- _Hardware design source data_

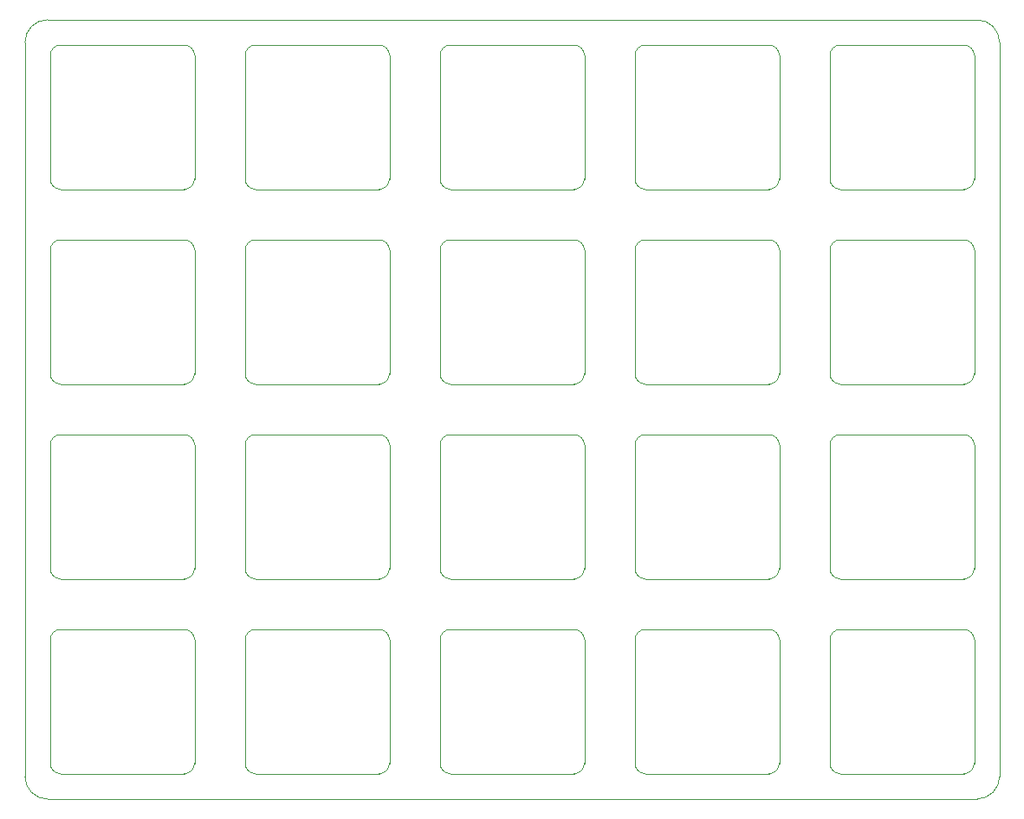
<source format=gbr>
%TF.GenerationSoftware,KiCad,Pcbnew,9.0.5-9.0.5~ubuntu24.04.1*%
%TF.CreationDate,2025-11-01T13:33:11+08:00*%
%TF.ProjectId,TPS2,54505332-2e6b-4696-9361-645f70636258,rev?*%
%TF.SameCoordinates,Original*%
%TF.FileFunction,Profile,NP*%
%FSLAX46Y46*%
G04 Gerber Fmt 4.6, Leading zero omitted, Abs format (unit mm)*
G04 Created by KiCad (PCBNEW 9.0.5-9.0.5~ubuntu24.04.1) date 2025-11-01 13:33:11*
%MOMM*%
%LPD*%
G01*
G04 APERTURE LIST*
%TA.AperFunction,Profile*%
%ADD10C,0.100000*%
%TD*%
%TA.AperFunction,Profile*%
%ADD11C,0.050000*%
%TD*%
G04 APERTURE END LIST*
D10*
X90324700Y-105199911D02*
X181174676Y-105199911D01*
X181174676Y-28999911D02*
X90324676Y-28999911D01*
X181174676Y-28999911D02*
G75*
G02*
X183374689Y-31199911I24J-2199989D01*
G01*
X88124677Y-31199911D02*
X88124676Y-102999911D01*
X183374676Y-102999900D02*
X183374676Y-31207463D01*
X183374676Y-102999911D02*
G75*
G02*
X181174676Y-105199876I-2199976J11D01*
G01*
X90324676Y-105199911D02*
G75*
G02*
X88124689Y-102999911I24J2200011D01*
G01*
X88124676Y-31199911D02*
G75*
G02*
X90324676Y-28999876I2200024J11D01*
G01*
D11*
%TO.C,L19*%
X166799698Y-70574933D02*
X166799698Y-82674889D01*
X167799698Y-69574933D02*
X179899654Y-69574933D01*
X167799698Y-83674889D02*
X179899654Y-83674889D01*
X180899654Y-70574933D02*
X180899654Y-82674889D01*
X166799698Y-70574933D02*
G75*
G02*
X167799698Y-69574933I999999J1D01*
G01*
X167799698Y-83674889D02*
G75*
G02*
X166799698Y-82674889I-1J999999D01*
G01*
X179899654Y-69574933D02*
G75*
G02*
X180899654Y-70574933I2J-999998D01*
G01*
X180899654Y-82674889D02*
G75*
G02*
X179899654Y-83674889I-999998J-2D01*
G01*
%TO.C,L2*%
X90599698Y-51524933D02*
X90599698Y-63624889D01*
X91599698Y-50524933D02*
X103699654Y-50524933D01*
X91599698Y-64624889D02*
X103699654Y-64624889D01*
X104699654Y-51524933D02*
X104699654Y-63624889D01*
X90599698Y-51524933D02*
G75*
G02*
X91599698Y-50524933I999999J1D01*
G01*
X91599698Y-64624889D02*
G75*
G02*
X90599698Y-63624889I-1J999999D01*
G01*
X103699654Y-50524933D02*
G75*
G02*
X104699654Y-51524933I2J-999998D01*
G01*
X104699654Y-63624889D02*
G75*
G02*
X103699654Y-64624889I-999998J-2D01*
G01*
%TO.C,L14*%
X147749698Y-51524933D02*
X147749698Y-63624889D01*
X148749698Y-50524933D02*
X160849654Y-50524933D01*
X148749698Y-64624889D02*
X160849654Y-64624889D01*
X161849654Y-51524933D02*
X161849654Y-63624889D01*
X147749698Y-51524933D02*
G75*
G02*
X148749698Y-50524933I999999J1D01*
G01*
X148749698Y-64624889D02*
G75*
G02*
X147749698Y-63624889I-1J999999D01*
G01*
X160849654Y-50524933D02*
G75*
G02*
X161849654Y-51524933I2J-999998D01*
G01*
X161849654Y-63624889D02*
G75*
G02*
X160849654Y-64624889I-999998J-2D01*
G01*
%TO.C,L7*%
X109649698Y-70574933D02*
X109649698Y-82674889D01*
X110649698Y-69574933D02*
X122749654Y-69574933D01*
X110649698Y-83674889D02*
X122749654Y-83674889D01*
X123749654Y-70574933D02*
X123749654Y-82674889D01*
X109649698Y-70574933D02*
G75*
G02*
X110649698Y-69574933I999999J1D01*
G01*
X110649698Y-83674889D02*
G75*
G02*
X109649698Y-82674889I-1J999999D01*
G01*
X122749654Y-69574933D02*
G75*
G02*
X123749654Y-70574933I2J-999998D01*
G01*
X123749654Y-82674889D02*
G75*
G02*
X122749654Y-83674889I-999998J-2D01*
G01*
%TO.C,L16*%
X147749698Y-89624933D02*
X147749698Y-101724889D01*
X148749698Y-88624933D02*
X160849654Y-88624933D01*
X148749698Y-102724889D02*
X160849654Y-102724889D01*
X161849654Y-89624933D02*
X161849654Y-101724889D01*
X147749698Y-89624933D02*
G75*
G02*
X148749698Y-88624933I999999J1D01*
G01*
X148749698Y-102724889D02*
G75*
G02*
X147749698Y-101724889I-1J999999D01*
G01*
X160849654Y-88624933D02*
G75*
G02*
X161849654Y-89624933I2J-999998D01*
G01*
X161849654Y-101724889D02*
G75*
G02*
X160849654Y-102724889I-999998J-2D01*
G01*
%TO.C,L10*%
X128699698Y-51524933D02*
X128699698Y-63624889D01*
X129699698Y-50524933D02*
X141799654Y-50524933D01*
X129699698Y-64624889D02*
X141799654Y-64624889D01*
X142799654Y-51524933D02*
X142799654Y-63624889D01*
X128699698Y-51524933D02*
G75*
G02*
X129699698Y-50524933I999999J1D01*
G01*
X129699698Y-64624889D02*
G75*
G02*
X128699698Y-63624889I-1J999999D01*
G01*
X141799654Y-50524933D02*
G75*
G02*
X142799654Y-51524933I2J-999998D01*
G01*
X142799654Y-63624889D02*
G75*
G02*
X141799654Y-64624889I-999998J-2D01*
G01*
%TO.C,L20*%
X166799698Y-89624933D02*
X166799698Y-101724889D01*
X167799698Y-88624933D02*
X179899654Y-88624933D01*
X167799698Y-102724889D02*
X179899654Y-102724889D01*
X180899654Y-89624933D02*
X180899654Y-101724889D01*
X166799698Y-89624933D02*
G75*
G02*
X167799698Y-88624933I999999J1D01*
G01*
X167799698Y-102724889D02*
G75*
G02*
X166799698Y-101724889I-1J999999D01*
G01*
X179899654Y-88624933D02*
G75*
G02*
X180899654Y-89624933I2J-999998D01*
G01*
X180899654Y-101724889D02*
G75*
G02*
X179899654Y-102724889I-999998J-2D01*
G01*
%TO.C,L18*%
X166799698Y-51524933D02*
X166799698Y-63624889D01*
X167799698Y-50524933D02*
X179899654Y-50524933D01*
X167799698Y-64624889D02*
X179899654Y-64624889D01*
X180899654Y-51524933D02*
X180899654Y-63624889D01*
X166799698Y-51524933D02*
G75*
G02*
X167799698Y-50524933I999999J1D01*
G01*
X167799698Y-64624889D02*
G75*
G02*
X166799698Y-63624889I-1J999999D01*
G01*
X179899654Y-50524933D02*
G75*
G02*
X180899654Y-51524933I2J-999998D01*
G01*
X180899654Y-63624889D02*
G75*
G02*
X179899654Y-64624889I-999998J-2D01*
G01*
%TO.C,L4*%
X90599698Y-89624933D02*
X90599698Y-101724889D01*
X91599698Y-88624933D02*
X103699654Y-88624933D01*
X91599698Y-102724889D02*
X103699654Y-102724889D01*
X104699654Y-89624933D02*
X104699654Y-101724889D01*
X90599698Y-89624933D02*
G75*
G02*
X91599698Y-88624933I999999J1D01*
G01*
X91599698Y-102724889D02*
G75*
G02*
X90599698Y-101724889I-1J999999D01*
G01*
X103699654Y-88624933D02*
G75*
G02*
X104699654Y-89624933I2J-999998D01*
G01*
X104699654Y-101724889D02*
G75*
G02*
X103699654Y-102724889I-999998J-2D01*
G01*
%TO.C,L13*%
X147749698Y-32474933D02*
X147749698Y-44574889D01*
X148749698Y-31474933D02*
X160849654Y-31474933D01*
X148749698Y-45574889D02*
X160849654Y-45574889D01*
X161849654Y-32474933D02*
X161849654Y-44574889D01*
X147749698Y-32474933D02*
G75*
G02*
X148749698Y-31474933I999999J1D01*
G01*
X148749698Y-45574889D02*
G75*
G02*
X147749698Y-44574889I-1J999999D01*
G01*
X160849654Y-31474933D02*
G75*
G02*
X161849654Y-32474933I2J-999998D01*
G01*
X161849654Y-44574889D02*
G75*
G02*
X160849654Y-45574889I-999998J-2D01*
G01*
%TO.C,L6*%
X109649698Y-51524933D02*
X109649698Y-63624889D01*
X110649698Y-50524933D02*
X122749654Y-50524933D01*
X110649698Y-64624889D02*
X122749654Y-64624889D01*
X123749654Y-51524933D02*
X123749654Y-63624889D01*
X109649698Y-51524933D02*
G75*
G02*
X110649698Y-50524933I999999J1D01*
G01*
X110649698Y-64624889D02*
G75*
G02*
X109649698Y-63624889I-1J999999D01*
G01*
X122749654Y-50524933D02*
G75*
G02*
X123749654Y-51524933I2J-999998D01*
G01*
X123749654Y-63624889D02*
G75*
G02*
X122749654Y-64624889I-999998J-2D01*
G01*
%TO.C,L1*%
X90599698Y-32474933D02*
X90599698Y-44574889D01*
X91599698Y-31474933D02*
X103699654Y-31474933D01*
X91599698Y-45574889D02*
X103699654Y-45574889D01*
X104699654Y-32474933D02*
X104699654Y-44574889D01*
X90599698Y-32474933D02*
G75*
G02*
X91599698Y-31474933I999999J1D01*
G01*
X91599698Y-45574889D02*
G75*
G02*
X90599698Y-44574889I-1J999999D01*
G01*
X103699654Y-31474933D02*
G75*
G02*
X104699654Y-32474933I2J-999998D01*
G01*
X104699654Y-44574889D02*
G75*
G02*
X103699654Y-45574889I-999998J-2D01*
G01*
%TO.C,L17*%
X166799698Y-32474933D02*
X166799698Y-44574889D01*
X167799698Y-31474933D02*
X179899654Y-31474933D01*
X167799698Y-45574889D02*
X179899654Y-45574889D01*
X180899654Y-32474933D02*
X180899654Y-44574889D01*
X166799698Y-32474933D02*
G75*
G02*
X167799698Y-31474933I999999J1D01*
G01*
X167799698Y-45574889D02*
G75*
G02*
X166799698Y-44574889I-1J999999D01*
G01*
X179899654Y-31474933D02*
G75*
G02*
X180899654Y-32474933I2J-999998D01*
G01*
X180899654Y-44574889D02*
G75*
G02*
X179899654Y-45574889I-999998J-2D01*
G01*
%TO.C,L5*%
X109649698Y-32474933D02*
X109649698Y-44574889D01*
X110649698Y-31474933D02*
X122749654Y-31474933D01*
X110649698Y-45574889D02*
X122749654Y-45574889D01*
X123749654Y-32474933D02*
X123749654Y-44574889D01*
X109649698Y-32474933D02*
G75*
G02*
X110649698Y-31474933I999999J1D01*
G01*
X110649698Y-45574889D02*
G75*
G02*
X109649698Y-44574889I-1J999999D01*
G01*
X122749654Y-31474933D02*
G75*
G02*
X123749654Y-32474933I2J-999998D01*
G01*
X123749654Y-44574889D02*
G75*
G02*
X122749654Y-45574889I-999998J-2D01*
G01*
%TO.C,L3*%
X90599698Y-70574933D02*
X90599698Y-82674889D01*
X91599698Y-69574933D02*
X103699654Y-69574933D01*
X91599698Y-83674889D02*
X103699654Y-83674889D01*
X104699654Y-70574933D02*
X104699654Y-82674889D01*
X90599698Y-70574933D02*
G75*
G02*
X91599698Y-69574933I999999J1D01*
G01*
X91599698Y-83674889D02*
G75*
G02*
X90599698Y-82674889I-1J999999D01*
G01*
X103699654Y-69574933D02*
G75*
G02*
X104699654Y-70574933I2J-999998D01*
G01*
X104699654Y-82674889D02*
G75*
G02*
X103699654Y-83674889I-999998J-2D01*
G01*
%TO.C,L12*%
X128699698Y-89624933D02*
X128699698Y-101724889D01*
X129699698Y-88624933D02*
X141799654Y-88624933D01*
X129699698Y-102724889D02*
X141799654Y-102724889D01*
X142799654Y-89624933D02*
X142799654Y-101724889D01*
X128699698Y-89624933D02*
G75*
G02*
X129699698Y-88624933I999999J1D01*
G01*
X129699698Y-102724889D02*
G75*
G02*
X128699698Y-101724889I-1J999999D01*
G01*
X141799654Y-88624933D02*
G75*
G02*
X142799654Y-89624933I2J-999998D01*
G01*
X142799654Y-101724889D02*
G75*
G02*
X141799654Y-102724889I-999998J-2D01*
G01*
%TO.C,L9*%
X128699698Y-32474933D02*
X128699698Y-44574889D01*
X129699698Y-31474933D02*
X141799654Y-31474933D01*
X129699698Y-45574889D02*
X141799654Y-45574889D01*
X142799654Y-32474933D02*
X142799654Y-44574889D01*
X128699698Y-32474933D02*
G75*
G02*
X129699698Y-31474933I999999J1D01*
G01*
X129699698Y-45574889D02*
G75*
G02*
X128699698Y-44574889I-1J999999D01*
G01*
X141799654Y-31474933D02*
G75*
G02*
X142799654Y-32474933I2J-999998D01*
G01*
X142799654Y-44574889D02*
G75*
G02*
X141799654Y-45574889I-999998J-2D01*
G01*
%TO.C,L11*%
X128699698Y-70574933D02*
X128699698Y-82674889D01*
X129699698Y-69574933D02*
X141799654Y-69574933D01*
X129699698Y-83674889D02*
X141799654Y-83674889D01*
X142799654Y-70574933D02*
X142799654Y-82674889D01*
X128699698Y-70574933D02*
G75*
G02*
X129699698Y-69574933I999999J1D01*
G01*
X129699698Y-83674889D02*
G75*
G02*
X128699698Y-82674889I-1J999999D01*
G01*
X141799654Y-69574933D02*
G75*
G02*
X142799654Y-70574933I2J-999998D01*
G01*
X142799654Y-82674889D02*
G75*
G02*
X141799654Y-83674889I-999998J-2D01*
G01*
%TO.C,L8*%
X109649698Y-89624933D02*
X109649698Y-101724889D01*
X110649698Y-88624933D02*
X122749654Y-88624933D01*
X110649698Y-102724889D02*
X122749654Y-102724889D01*
X123749654Y-89624933D02*
X123749654Y-101724889D01*
X109649698Y-89624933D02*
G75*
G02*
X110649698Y-88624933I999999J1D01*
G01*
X110649698Y-102724889D02*
G75*
G02*
X109649698Y-101724889I-1J999999D01*
G01*
X122749654Y-88624933D02*
G75*
G02*
X123749654Y-89624933I2J-999998D01*
G01*
X123749654Y-101724889D02*
G75*
G02*
X122749654Y-102724889I-999998J-2D01*
G01*
%TO.C,L15*%
X147749698Y-70574933D02*
X147749698Y-82674889D01*
X148749698Y-69574933D02*
X160849654Y-69574933D01*
X148749698Y-83674889D02*
X160849654Y-83674889D01*
X161849654Y-70574933D02*
X161849654Y-82674889D01*
X147749698Y-70574933D02*
G75*
G02*
X148749698Y-69574933I999999J1D01*
G01*
X148749698Y-83674889D02*
G75*
G02*
X147749698Y-82674889I-1J999999D01*
G01*
X160849654Y-69574933D02*
G75*
G02*
X161849654Y-70574933I2J-999998D01*
G01*
X161849654Y-82674889D02*
G75*
G02*
X160849654Y-83674889I-999998J-2D01*
G01*
%TD*%
M02*

</source>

- _EXERCISE_
Only the lines from the first line of the entries through the line containing "G04 Gerber Fmt" should be output, exactly as they are, without pictures.

- _ANSWER SECTION_
<source format=gbr>
%TF.GenerationSoftware,KiCad,Pcbnew,9.0.5-9.0.5~ubuntu24.04.1*%
%TF.CreationDate,2025-11-01T13:33:11+08:00*%
%TF.ProjectId,TPS2,54505332-2e6b-4696-9361-645f70636258,rev?*%
%TF.SameCoordinates,Original*%
%TF.FileFunction,Profile,NP*%
%FSLAX46Y46*%
G04 Gerber Fmt 4.6, Leading zero omitted, Abs format (unit mm)*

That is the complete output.